Linda Fairstein, the former chief of the Sex Crimes Unit in the Manhattan DA's office, is the author of Bad Blood and eight other bestselling novels featuring lawyer Alexandra Cooper.

What led you to work as a prosecutor?

I was interested in working for that office but it was very hard to get a toe in the door there. Frank Hogan was the DA at the time, and he was somewhat resistant to hiring women. During my second year there, Mr. Hogan wouldn't let me sit at counsel table, even though I was assisting Jack Litman [later Fairstein's adversary in the Robert Chambers case] with the prosecution.

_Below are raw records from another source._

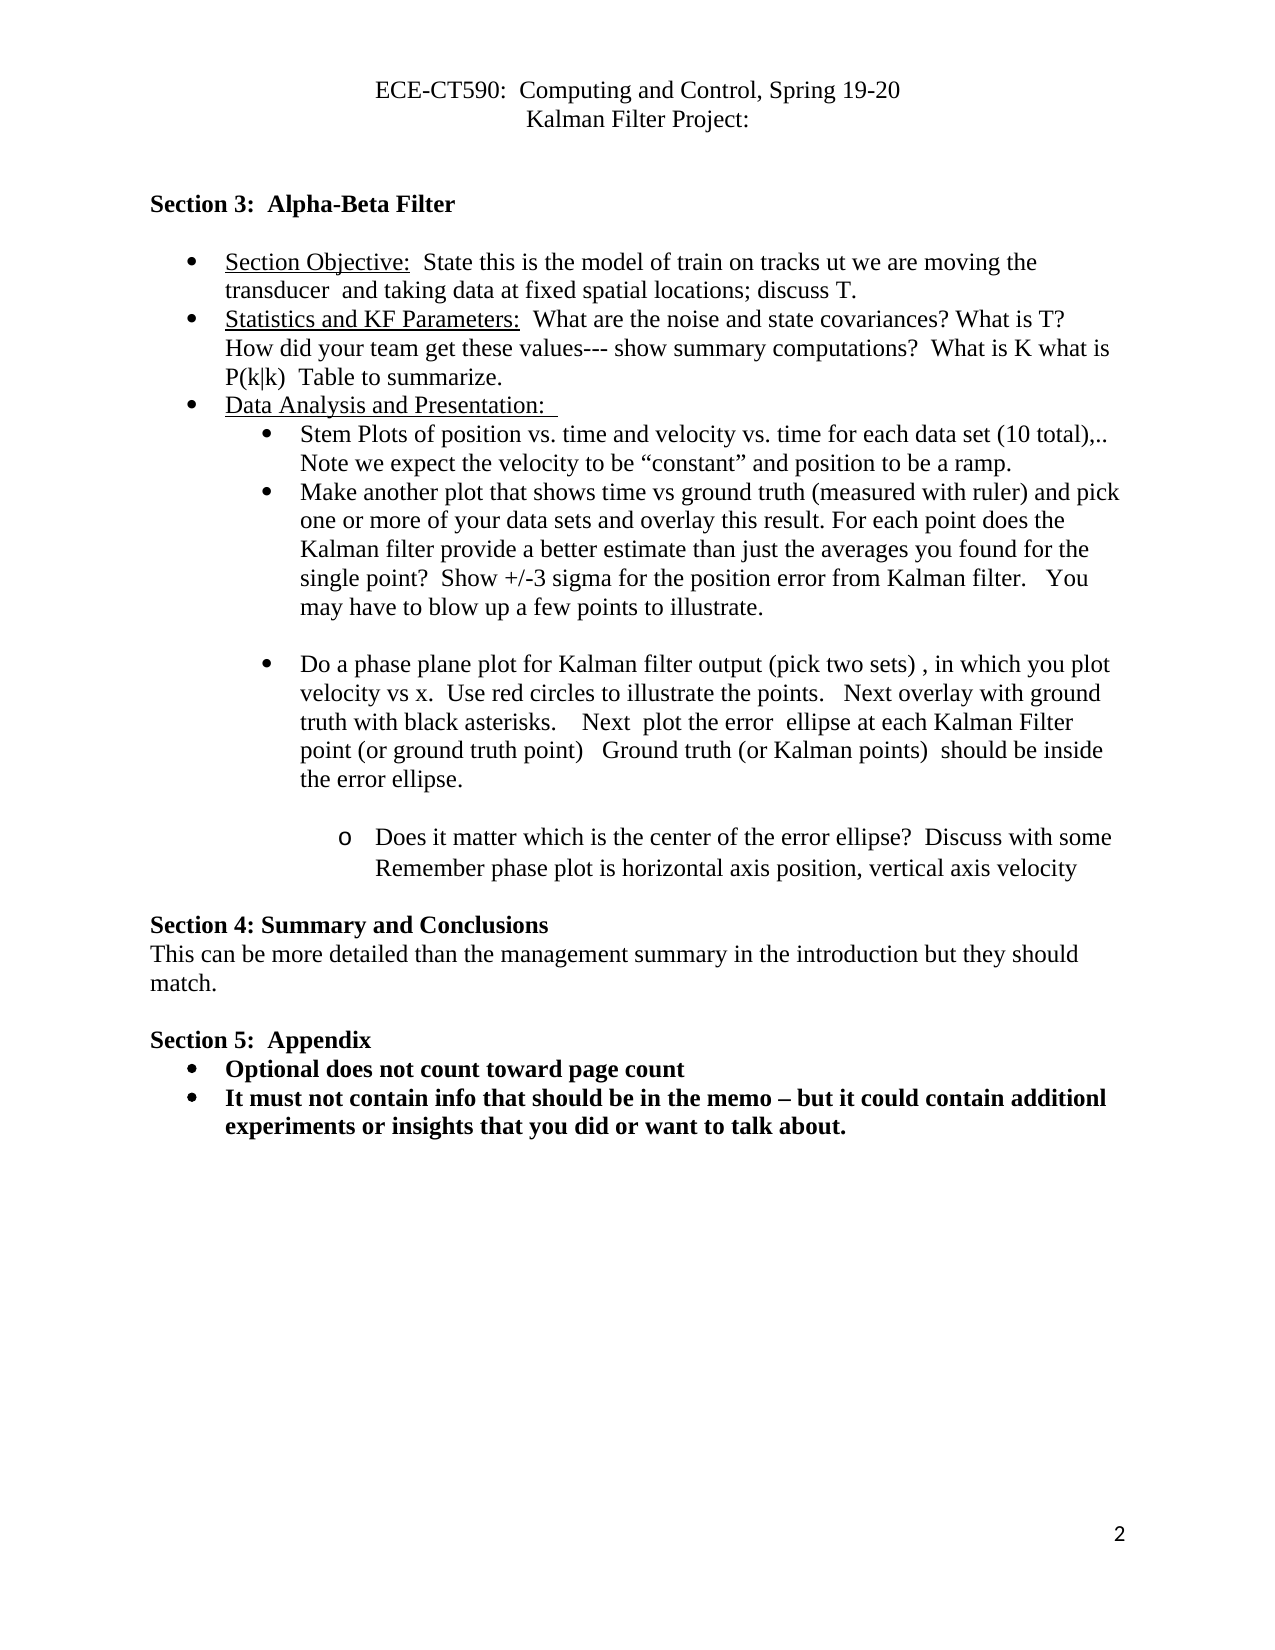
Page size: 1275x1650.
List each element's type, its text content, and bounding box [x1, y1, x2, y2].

list Section Objective: State this is the model of train on tracks ut we are moving the transducer and taking data at fixed spatial locations; discuss T. [187, 247, 1125, 304]
list Stem Plots of position vs. time and velocity vs. time for each data set (10 total),.. Note we expect the velocity to be “constant” and position to be a ramp. [262, 419, 1125, 477]
list Do a phase plane plot for Kalman filter output (pick two sets) , in which you plot velocity vs x. Use red circles to illustrate the points. Next overlay with ground truth with black asterisks. Next plot the error ellipse at each Kalman Filter point (or ground truth point) Ground truth (or Kalman points) should be inside the error ellipse. [262, 649, 1125, 793]
text Section 3: Alpha-Beta Filter [150, 189, 1125, 218]
list Statistics and KF Parameters: What are the noise and state covariances? What is T? How did your team get these values--- show summary computations? What is K what is P(k|k) Table to summarize. [187, 304, 1125, 391]
text Remember phase plot is horizontal axis position, vertical axis velocity [375, 853, 1125, 881]
list It must not contain info that should be in the memo – but it could contain additionl experiments or insights that you did or want to talk about. [187, 1083, 1125, 1140]
list Optional does not count toward page count [187, 1054, 1125, 1083]
text Section 4: Summary and Conclusions [150, 910, 1125, 939]
text This can be more detailed than the management summary in the introduction but they should match. [150, 939, 1125, 996]
list Data Analysis and Presentation: [187, 391, 1125, 419]
list Make another plot that shows time vs ground truth (measured with ruler) and pick one or more of your data sets and overlay this result. For each point does the Kalman filter provide a better estimate than just the averages you found for the single point? Show +/-3 sigma for the position error from Kalman filter. You may have to blow up a few points to illustrate. [262, 477, 1125, 621]
text Section 5: Appendix [150, 1025, 1125, 1054]
list Does it matter which is the center of the error ellipse? Discuss with some [337, 822, 1125, 853]
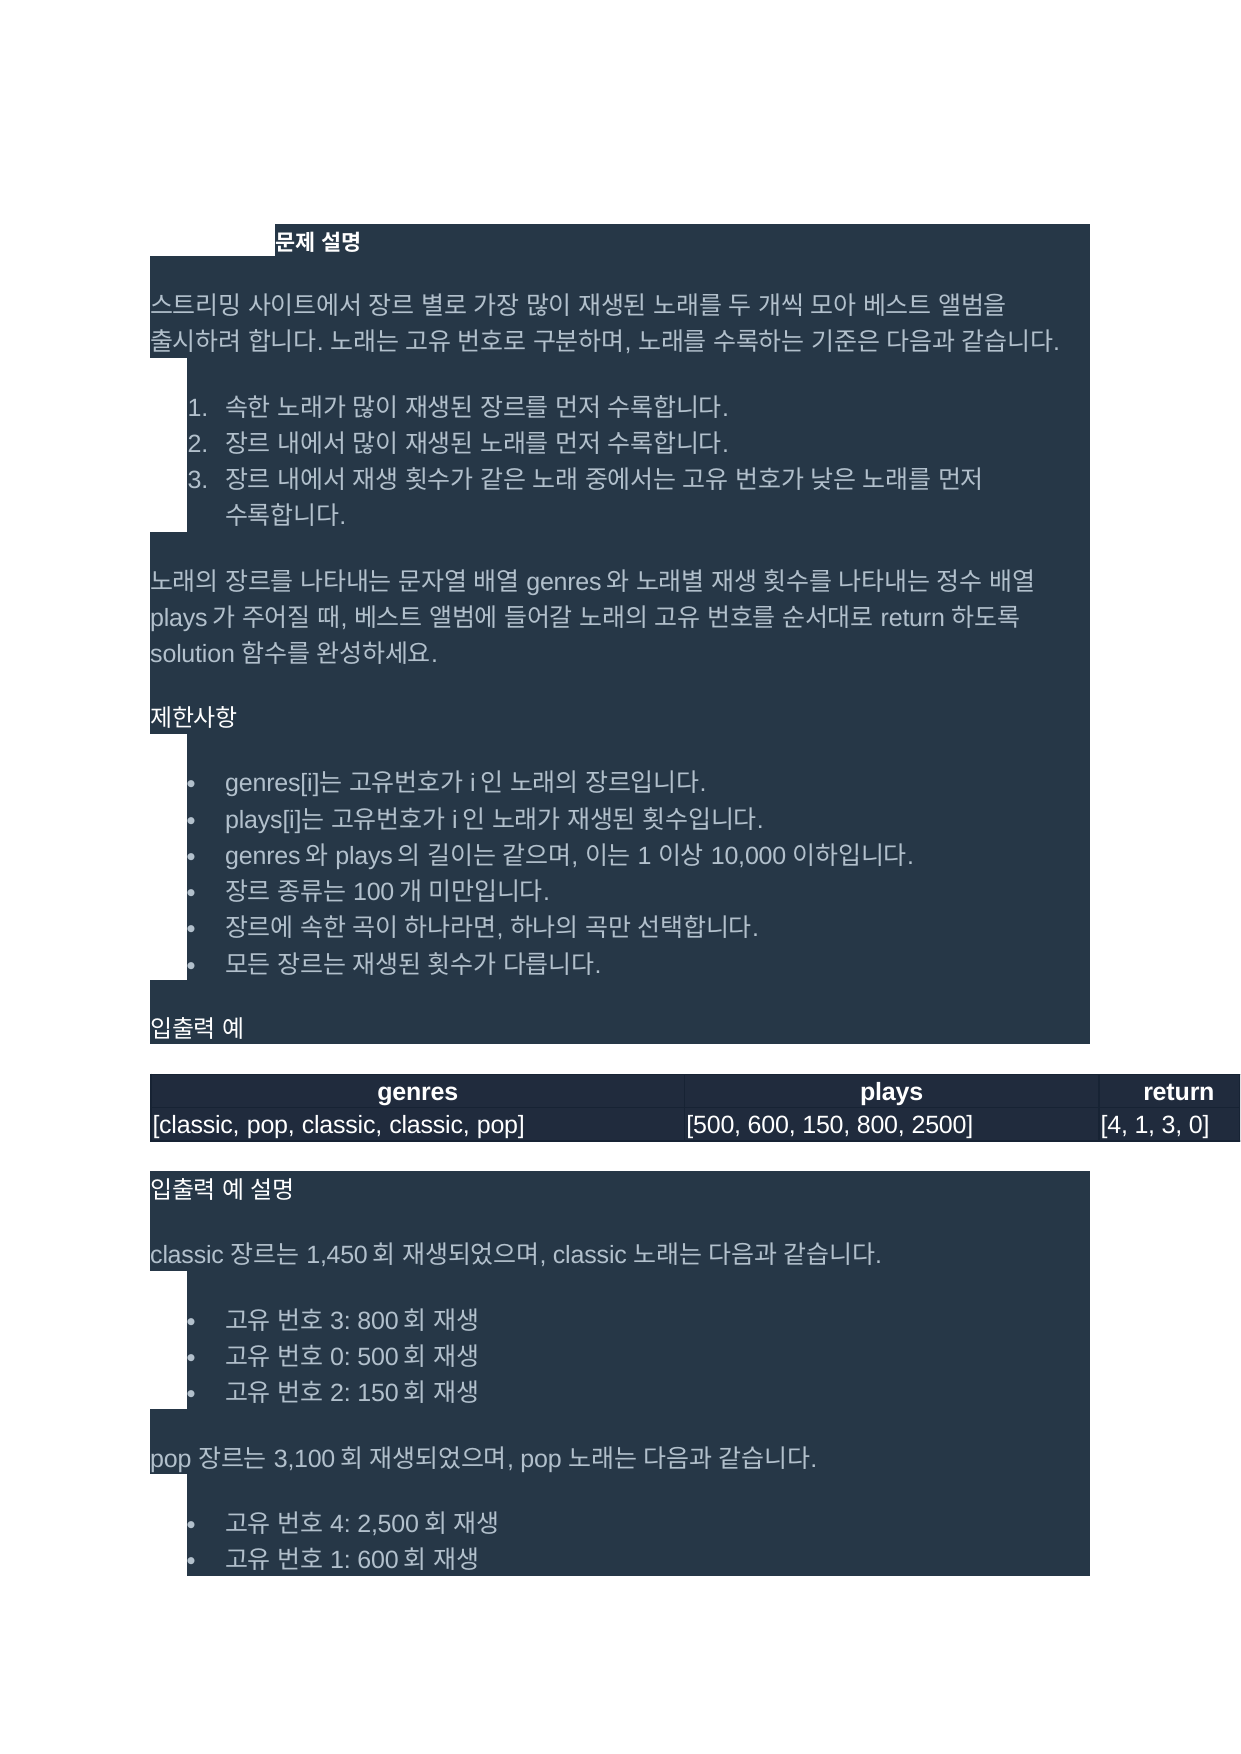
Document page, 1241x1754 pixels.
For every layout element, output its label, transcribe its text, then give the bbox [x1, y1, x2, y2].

list 고유 번호 0: 500회 재생 [187, 1337, 1090, 1373]
list 장르에 속한 곡이 하나라면, 하나의 곡만 선택합니다. [187, 908, 1090, 944]
list 고유 번호 3: 800회 재생 [187, 1300, 1090, 1337]
table_cell [500, 600, 150, 800, 2500] [685, 1108, 1098, 1140]
table_cell [4, 1, 3, 0] [1100, 1108, 1239, 1140]
list 장르 내에서 재생 횟수가 같은 노래 중에서는 고유 번호가 낮은 노래를 먼저 수록합니다. [187, 459, 1090, 532]
text 스트리밍 사이트에서 장르 별로 가장 많이 재생된 노래를 두 개씩 모아 베스트 앨범을 출시하려 합니다. 노래는 고유 번호로 구분하며, 노래를 수록하는 기준은 다음과 같습니다. [150, 285, 1090, 358]
text 노래의 장르를 나타내는 문자열 배열 genres와 노래별 재생 횟수를 나타내는 정수 배열 plays가 주어질 때, 베스트 앨범에 들어갈 노래의 고유 번호를 순서대로 return 하도록 solution 함수를 완성하세요. [150, 561, 1090, 670]
text classic 장르는 1,450회 재생되었으며, classic 노래는 다음과 같습니다. [150, 1235, 1090, 1271]
list 속한 노래가 많이 재생된 장르를 먼저 수록합니다. [187, 387, 1090, 423]
list 고유 번호 1: 600회 재생 [187, 1540, 1090, 1576]
list 모든 장르는 재생된 횟수가 다릅니다. [187, 944, 1090, 980]
text pop 장르는 3,100회 재생되었으며, pop 노래는 다음과 같습니다. [150, 1438, 1090, 1474]
list genres[i]는 고유번호가 i인 노래의 장르입니다. [187, 763, 1090, 799]
table_header genres [152, 1075, 684, 1107]
list 고유 번호 4: 2,500회 재생 [187, 1504, 1090, 1540]
text 입출력 예 설명 [150, 1171, 1090, 1206]
list 장르 종류는 100개 미만입니다. [187, 872, 1090, 908]
table_cell [classic, pop, classic, classic, pop] [152, 1108, 684, 1140]
list plays[i]는 고유번호가 i인 노래가 재생된 횟수입니다. [187, 799, 1090, 835]
list genres와 plays의 길이는 같으며, 이는 1 이상 10,000 이하입니다. [187, 835, 1090, 872]
table_header return [1100, 1075, 1239, 1107]
text 문제 설명 [275, 224, 1090, 256]
text 제한사항 [150, 699, 1090, 734]
list 고유 번호 2: 150회 재생 [187, 1373, 1090, 1409]
list 장르 내에서 많이 재생된 노래를 먼저 수록합니다. [187, 423, 1090, 459]
text 입출력 예 [150, 1009, 1090, 1044]
table_header plays [685, 1075, 1098, 1107]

The doors really opened for me when Robert Morgenthau became the DA.

How did his arrival change things?

In 1974, the sex crimes unit had been founded under Hogan [by Leslie Crocker Snyder, who also co-authored New York State's Rape Shield Law] when I was just beginning to try cases, and two years later, I was asked by Morgenthau to take it over, based both on my being the most senior woman remaining and my experience having tried two rape cases. I agreed to do it for a year or two and stayed for 25 years. There were great changes in the laws governing prosecution of sex crimes, and I became deeply involved in an area that hadn't really existed when I started out.

How was Alexandra Cooper born?

In the mid-1980s, a number of publishers asked me to write a nonfiction book about the legislative reforms and the practical programs that we'd put in place in the sex crimes unit. My publisher actually wanted it ghostwritten, but I told them I'd always wanted to write and wanted to try to do it myself. That book, Sexual Violence, while not a bestseller, is still used in many law schools and colleges. Sitting down and disciplining myself to write that book while I had the day job convinced me that I didn't have to wait to do fiction until I had left the DA's office.

How did you get started?

A friend, who advised me to just start by writing a chapter, said the dialogue was fine, but the texture needed work (which was the opposite of what I'd expected). I went back to the drawing board, and Final Jeopardy, the first Alex Cooper novel, was the result.